I stood in the middle of the room, my breathing steady. I looked at the two children behind me; they were staring at me in terror and immediately backed away, as if I were a burning coal.
I turned toward Number (42). He was standing over one of his victims, his face splattered with drops of blood that weren't his. He didn't speak. He raised his hand slowly and, with absolute coldness, wiped a bloodstain from his cheek using his white sleeve, then looked at me.
His eyes gleamed with a feverish ecstasy, the look of someone who had finally found an "equal," or perhaps a "toy" worth the effort. It wasn't a look of hatred, but a silent challenge, an acknowledgment that I wasn't just another weak child like the rest. He flashed a wide smile, revealing bloodstained teeth, and nodded toward the open door as if inviting me to the next stage.
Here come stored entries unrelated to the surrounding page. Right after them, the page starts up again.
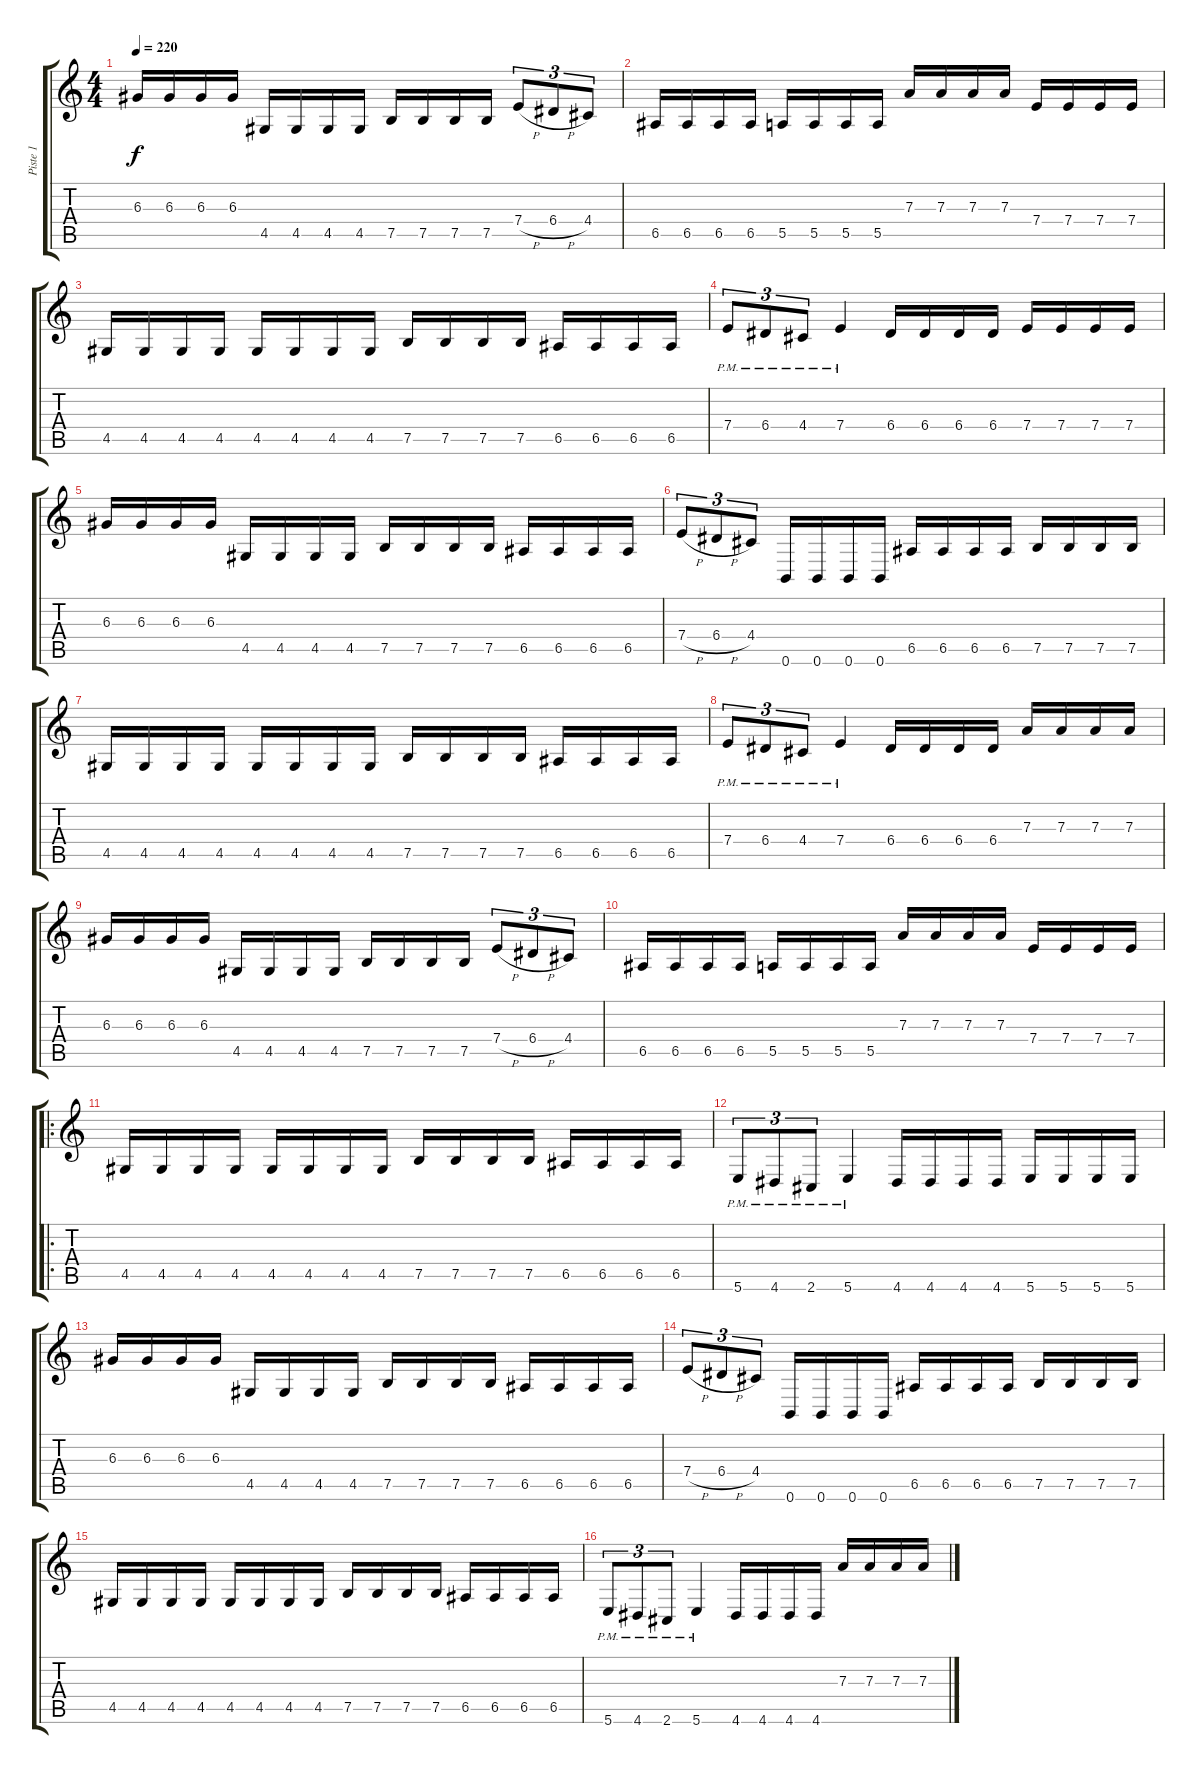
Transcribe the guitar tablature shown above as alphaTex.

\track ("Piste 1" "Piste 1") {instrument distortionguitar}
\staff {score tabs}
\tuning (B3 Gb3 D3 A2 E2 B1) {hide}
\ts (4 4)
\tempo 220
\clef g2
\ks c
6.3.16{dy f} 6.3.16 6.3.16 6.3.16 4.5.16 4.5.16 4.5.16 4.5.16 7.5.16 7.5.16 7.5.16 7.5.16 7.4{h}.8{tu (3 2)} 6.4{h}.8{tu (3 2)} 4.4.8{tu (3 2)} |
6.5.16 6.5.16 6.5.16 6.5.16 5.5.16 5.5.16 5.5.16 5.5.16 7.3.16 7.3.16 7.3.16 7.3.16 7.4.16 7.4.16 7.4.16 7.4.16 |
4.5.16 4.5.16 4.5.16 4.5.16 4.5.16 4.5.16 4.5.16 4.5.16 7.5.16 7.5.16 7.5.16 7.5.16 6.5.16 6.5.16 6.5.16 6.5.16 |
7.4{pm}.8{tu (3 2)} 6.4{pm}.8{tu (3 2)} 4.4{pm}.8{tu (3 2)} 7.4{pm}.4 6.4.16 6.4.16 6.4.16 6.4.16 7.4.16 7.4.16 7.4.16 7.4.16 |
6.3.16 6.3.16 6.3.16 6.3.16 4.5.16 4.5.16 4.5.16 4.5.16 7.5.16 7.5.16 7.5.16 7.5.16 6.5.16 6.5.16 6.5.16 6.5.16 |
7.4{h}.8{tu (3 2)} 6.4{h}.8{tu (3 2)} 4.4.8{tu (3 2)} 0.6.16 0.6.16 0.6.16 0.6.16 6.5.16 6.5.16 6.5.16 6.5.16 7.5.16 7.5.16 7.5.16 7.5.16 |
4.5.16 4.5.16 4.5.16 4.5.16 4.5.16 4.5.16 4.5.16 4.5.16 7.5.16 7.5.16 7.5.16 7.5.16 6.5.16 6.5.16 6.5.16 6.5.16 |
7.4{pm}.8{tu (3 2)} 6.4{pm}.8{tu (3 2)} 4.4{pm}.8{tu (3 2)} 7.4{pm}.4 6.4.16 6.4.16 6.4.16 6.4.16 7.3.16 7.3.16 7.3.16 7.3.16 |
6.3.16 6.3.16 6.3.16 6.3.16 4.5.16 4.5.16 4.5.16 4.5.16 7.5.16 7.5.16 7.5.16 7.5.16 7.4{h}.8{tu (3 2)} 6.4{h}.8{tu (3 2)} 4.4.8{tu (3 2)} |
6.5.16 6.5.16 6.5.16 6.5.16 5.5.16 5.5.16 5.5.16 5.5.16 7.3.16 7.3.16 7.3.16 7.3.16 7.4.16 7.4.16 7.4.16 7.4.16 |
\ro
4.5.16 4.5.16 4.5.16 4.5.16 4.5.16 4.5.16 4.5.16 4.5.16 7.5.16 7.5.16 7.5.16 7.5.16 6.5.16 6.5.16 6.5.16 6.5.16 |
5.6{pm}.8{tu (3 2)} 4.6{pm}.8{tu (3 2)} 2.6{pm}.8{tu (3 2)} 5.6{pm}.4 4.6.16 4.6.16 4.6.16 4.6.16 5.6.16 5.6.16 5.6.16 5.6.16 |
6.3.16 6.3.16 6.3.16 6.3.16 4.5.16 4.5.16 4.5.16 4.5.16 7.5.16 7.5.16 7.5.16 7.5.16 6.5.16 6.5.16 6.5.16 6.5.16 |
7.4{h}.8{tu (3 2)} 6.4{h}.8{tu (3 2)} 4.4.8{tu (3 2)} 0.6.16 0.6.16 0.6.16 0.6.16 6.5.16 6.5.16 6.5.16 6.5.16 7.5.16 7.5.16 7.5.16 7.5.16 |
4.5.16 4.5.16 4.5.16 4.5.16 4.5.16 4.5.16 4.5.16 4.5.16 7.5.16 7.5.16 7.5.16 7.5.16 6.5.16 6.5.16 6.5.16 6.5.16 |
5.6{pm}.8{tu (3 2)} 4.6{pm}.8{tu (3 2)} 2.6{pm}.8{tu (3 2)} 5.6{pm}.4 4.6.16 4.6.16 4.6.16 4.6.16 7.3.16 7.3.16 7.3.16 7.3.16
I didn't utter a single word. I averted my gaze and headed toward the door.
I walked past the children I had taken down; they were breathing heavily, but they were alive. I looked at my hands; they were clean, but I could feel the weight of the spirits I had broken to cross.
Beyond the door, there was no straight corridor. There was a light mist, and overlapping metallic walls forming endless winding paths.
"Phase Three: The Scales," the automated voice announced coldly.
I walked into the darkness, feeling the footsteps of Number (42) behind me. I didn't need to turn around to know he was watching my back, waiting for the moment I would lose my composure so he could tear into me. The Scales phase wasn't just about walls; it was a test to see what would get lost first... my mind, or his savagery.